The subjects in this book are unrepentantly contemporary, with references (and hyperlinks) to Wikipedia, current politics, and matters of popular culture like the SBS-syndicated Chinese dating show Feicheng Wurao. Amongst such material, the natural world also makes appearances, yet in characteristically unique ways. Yu’s ecopoetics is one of problematics, and both the inevitable collisions between human culture and nature, as well as the timeless disregard the former has for the latter, inform his investigations of each domain. In ‘Self publishing’, for example, he critiques our arbitrarily gate-keeping literary culture by noting that, ‘birds never remain quiet because they don’t get paid for calling’. After admonishing at length the ridiculousness of worrying about the legitimacy of self-publishing, and citing numerous canonical authors who are guilty of that very crime, he closes summarily with, ‘Now listen, to the rain self publishing again as it did 3000 million years ago,/on the page that is my roof’. Meanwhile in ‘Installation 001’ he indicts both our artificial sanctions on what is aesthetically valuable as well as our concomitant ignorant misuse of the natural world:

you want to cut this roadside slope with wild grass and a few trees and relocate
them into the national gallery

you want to cut that sky where a cloud is so big it bursts the car window and
install it inside the brain of the country

you want to pull the lone tree by the root and stand it in the middle of all galleries,
blocking the view

At once wholly contemporary and somehow timeless, Yu’s approach doesn’t interrogate the interactions between the human and ‘natural’ so much as expose the hierarchy: that is, the artificial and therefore apparently subordinate human world, subordinate to (or just a pale shadow of) the totalising essentialness of all-that-is-not-human. We might debate amongst ourselves whether self-publishing our art removes its value, but in the meantime the fundamental beauties of reality – rain, birdsong – don’t have time (or need) for such crises of worth; they simply are, they exist and they act because they must. Yu seems to be telling us: if your art is not a function of your essential self, if you need ponder whether you should be doing it, you probably shouldn’t.

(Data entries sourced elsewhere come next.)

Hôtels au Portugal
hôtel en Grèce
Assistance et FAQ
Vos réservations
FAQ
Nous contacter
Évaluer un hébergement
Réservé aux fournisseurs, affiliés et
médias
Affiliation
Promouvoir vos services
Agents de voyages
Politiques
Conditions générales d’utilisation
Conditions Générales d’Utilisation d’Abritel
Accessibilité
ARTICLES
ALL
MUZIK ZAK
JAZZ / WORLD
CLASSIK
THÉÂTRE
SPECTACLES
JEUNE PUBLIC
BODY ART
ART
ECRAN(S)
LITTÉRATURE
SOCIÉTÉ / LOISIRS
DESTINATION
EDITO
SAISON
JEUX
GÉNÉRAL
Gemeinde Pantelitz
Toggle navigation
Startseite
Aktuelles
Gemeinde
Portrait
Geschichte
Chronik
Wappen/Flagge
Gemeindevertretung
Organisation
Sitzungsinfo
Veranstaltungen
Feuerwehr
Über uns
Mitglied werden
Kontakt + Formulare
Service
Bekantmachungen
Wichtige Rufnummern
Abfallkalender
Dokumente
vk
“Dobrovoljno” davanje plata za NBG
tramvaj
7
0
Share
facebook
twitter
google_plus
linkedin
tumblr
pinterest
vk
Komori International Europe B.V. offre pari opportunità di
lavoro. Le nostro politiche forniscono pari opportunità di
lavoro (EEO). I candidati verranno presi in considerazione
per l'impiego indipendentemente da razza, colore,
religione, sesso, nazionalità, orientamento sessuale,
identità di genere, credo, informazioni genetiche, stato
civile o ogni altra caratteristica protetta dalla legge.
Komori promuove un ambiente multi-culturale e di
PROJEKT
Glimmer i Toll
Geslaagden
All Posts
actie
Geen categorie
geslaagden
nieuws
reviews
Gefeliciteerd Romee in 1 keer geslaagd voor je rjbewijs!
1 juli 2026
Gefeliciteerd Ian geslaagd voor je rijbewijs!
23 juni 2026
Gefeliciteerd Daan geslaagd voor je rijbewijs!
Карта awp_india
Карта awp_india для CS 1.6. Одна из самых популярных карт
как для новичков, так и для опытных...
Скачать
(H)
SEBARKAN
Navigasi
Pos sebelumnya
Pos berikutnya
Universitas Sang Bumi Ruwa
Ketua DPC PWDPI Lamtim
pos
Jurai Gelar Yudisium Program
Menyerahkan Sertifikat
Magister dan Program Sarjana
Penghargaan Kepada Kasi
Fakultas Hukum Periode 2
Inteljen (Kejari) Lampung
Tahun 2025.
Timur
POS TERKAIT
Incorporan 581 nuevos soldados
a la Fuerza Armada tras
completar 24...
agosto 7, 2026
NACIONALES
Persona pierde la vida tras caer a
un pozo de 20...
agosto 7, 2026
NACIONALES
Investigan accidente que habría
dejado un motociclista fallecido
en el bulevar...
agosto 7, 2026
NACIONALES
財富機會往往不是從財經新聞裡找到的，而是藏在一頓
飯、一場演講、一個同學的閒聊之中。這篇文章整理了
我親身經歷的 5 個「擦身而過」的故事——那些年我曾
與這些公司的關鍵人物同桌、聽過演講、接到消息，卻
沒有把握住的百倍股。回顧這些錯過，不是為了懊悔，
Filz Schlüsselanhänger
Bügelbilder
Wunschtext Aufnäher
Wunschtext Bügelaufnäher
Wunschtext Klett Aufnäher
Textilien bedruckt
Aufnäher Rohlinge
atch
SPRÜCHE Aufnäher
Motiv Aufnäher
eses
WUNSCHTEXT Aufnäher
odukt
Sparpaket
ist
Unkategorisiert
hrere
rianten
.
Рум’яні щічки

This book as a whole zooms from the macro to the micro, the personal to the national, in a way that feels frantic, encyclopaedic, and entirely subjective. Reasserting the value of the subject in the living world seems to be a driving mission of the verse. Whether or not we can describe the ineffable, or comprehend it, to exist is to know the ineffable exists. This book is a celebration, a condemnation, and a defiant incitement to go with boldness, to be amongst it.